### What to do
Please repeat every record below exactly as written, but leave out the pictures.

Electronic design automation data
════════════════════
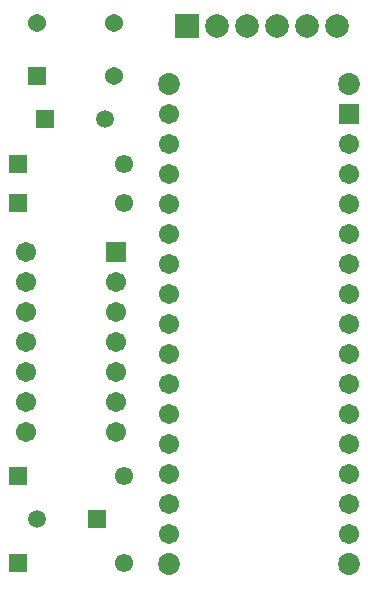
<source format=gts>
G04*
G04 #@! TF.GenerationSoftware,Altium Limited,Altium Designer,21.9.1 (22)*
G04*
G04 Layer_Color=8388736*
%FSLAX25Y25*%
%MOIN*%
G70*
G04*
G04 #@! TF.SameCoordinates,04C95DCE-10AD-4B50-8E95-557A3389731F*
G04*
G04*
G04 #@! TF.FilePolarity,Negative*
G04*
G01*
G75*
%ADD15C,0.07887*%
%ADD16R,0.07887X0.07887*%
%ADD17C,0.05918*%
%ADD18R,0.05918X0.05918*%
%ADD19C,0.06063*%
%ADD20R,0.06063X0.06063*%
%ADD21C,0.06737*%
%ADD22R,0.06706X0.06706*%
%ADD23C,0.06706*%
%ADD24R,0.06737X0.06737*%
%ADD25C,0.07300*%
%ADD26R,0.06115X0.06115*%
%ADD27C,0.06115*%
D15*
X235500Y288000D02*
D03*
X225500D02*
D03*
X215500D02*
D03*
X195500D02*
D03*
X205500D02*
D03*
D16*
X185500D02*
D03*
D17*
X158453Y257000D02*
D03*
X135547Y123500D02*
D03*
D18*
X138453Y257000D02*
D03*
X155547Y123500D02*
D03*
D19*
X161295Y288858D02*
D03*
X135705D02*
D03*
X161295Y271142D02*
D03*
D20*
X135705D02*
D03*
D21*
X179500Y188500D02*
D03*
X239500Y248500D02*
D03*
Y238500D02*
D03*
Y228500D02*
D03*
Y218500D02*
D03*
Y208500D02*
D03*
Y198500D02*
D03*
Y188500D02*
D03*
Y178500D02*
D03*
Y168500D02*
D03*
Y158500D02*
D03*
Y148500D02*
D03*
Y138500D02*
D03*
Y128500D02*
D03*
Y118500D02*
D03*
X179500D02*
D03*
Y128500D02*
D03*
Y138500D02*
D03*
Y148500D02*
D03*
Y158500D02*
D03*
Y168500D02*
D03*
Y178500D02*
D03*
Y198500D02*
D03*
Y208500D02*
D03*
Y218500D02*
D03*
Y228500D02*
D03*
Y238500D02*
D03*
Y248500D02*
D03*
Y258500D02*
D03*
D22*
X162000Y212500D02*
D03*
D23*
Y202500D02*
D03*
Y192500D02*
D03*
Y182500D02*
D03*
Y172500D02*
D03*
Y162500D02*
D03*
Y152500D02*
D03*
X132000Y212500D02*
D03*
Y202500D02*
D03*
Y192500D02*
D03*
Y182500D02*
D03*
Y172500D02*
D03*
Y162500D02*
D03*
Y152500D02*
D03*
D24*
X239500Y258500D02*
D03*
D25*
Y108500D02*
D03*
X179500D02*
D03*
X239500Y268500D02*
D03*
X179500D02*
D03*
D26*
X129283Y138000D02*
D03*
Y109000D02*
D03*
Y229000D02*
D03*
Y242000D02*
D03*
D27*
X164717Y138000D02*
D03*
Y109000D02*
D03*
Y229000D02*
D03*
Y242000D02*
D03*
M02*

</source>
════════════════════
### Solution to this problem
<source format=gts>
G04*
G04 #@! TF.GenerationSoftware,Altium Limited,Altium Designer,21.9.1 (22)*
G04*
G04 Layer_Color=8388736*
%FSLAX25Y25*%
%MOIN*%
G70*
G04*
G04 #@! TF.SameCoordinates,04C95DCE-10AD-4B50-8E95-557A3389731F*
G04*
G04*
G04 #@! TF.FilePolarity,Negative*
G04*
G01*
G75*
%ADD15C,0.07887*%
%ADD16R,0.07887X0.07887*%
%ADD17C,0.05918*%
%ADD18R,0.05918X0.05918*%
%ADD19C,0.06063*%
%ADD20R,0.06063X0.06063*%
%ADD21C,0.06737*%
%ADD22R,0.06706X0.06706*%
%ADD23C,0.06706*%
%ADD24R,0.06737X0.06737*%
%ADD25C,0.07300*%
%ADD26R,0.06115X0.06115*%
%ADD27C,0.06115*%
D15*
X235500Y288000D02*
D03*
X225500D02*
D03*
X215500D02*
D03*
X195500D02*
D03*
X205500D02*
D03*
D16*
X185500D02*
D03*
D17*
X158453Y257000D02*
D03*
X135547Y123500D02*
D03*
D18*
X138453Y257000D02*
D03*
X155547Y123500D02*
D03*
D19*
X161295Y288858D02*
D03*
X135705D02*
D03*
X161295Y271142D02*
D03*
D20*
X135705D02*
D03*
D21*
X179500Y188500D02*
D03*
X239500Y248500D02*
D03*
Y238500D02*
D03*
Y228500D02*
D03*
Y218500D02*
D03*
Y208500D02*
D03*
Y198500D02*
D03*
Y188500D02*
D03*
Y178500D02*
D03*
Y168500D02*
D03*
Y158500D02*
D03*
Y148500D02*
D03*
Y138500D02*
D03*
Y128500D02*
D03*
Y118500D02*
D03*
X179500D02*
D03*
Y128500D02*
D03*
Y138500D02*
D03*
Y148500D02*
D03*
Y158500D02*
D03*
Y168500D02*
D03*
Y178500D02*
D03*
Y198500D02*
D03*
Y208500D02*
D03*
Y218500D02*
D03*
Y228500D02*
D03*
Y238500D02*
D03*
Y248500D02*
D03*
Y258500D02*
D03*
D22*
X162000Y212500D02*
D03*
D23*
Y202500D02*
D03*
Y192500D02*
D03*
Y182500D02*
D03*
Y172500D02*
D03*
Y162500D02*
D03*
Y152500D02*
D03*
X132000Y212500D02*
D03*
Y202500D02*
D03*
Y192500D02*
D03*
Y182500D02*
D03*
Y172500D02*
D03*
Y162500D02*
D03*
Y152500D02*
D03*
D24*
X239500Y258500D02*
D03*
D25*
Y108500D02*
D03*
X179500D02*
D03*
X239500Y268500D02*
D03*
X179500D02*
D03*
D26*
X129283Y138000D02*
D03*
Y109000D02*
D03*
Y229000D02*
D03*
Y242000D02*
D03*
D27*
X164717Y138000D02*
D03*
Y109000D02*
D03*
Y229000D02*
D03*
Y242000D02*
D03*
M02*

</source>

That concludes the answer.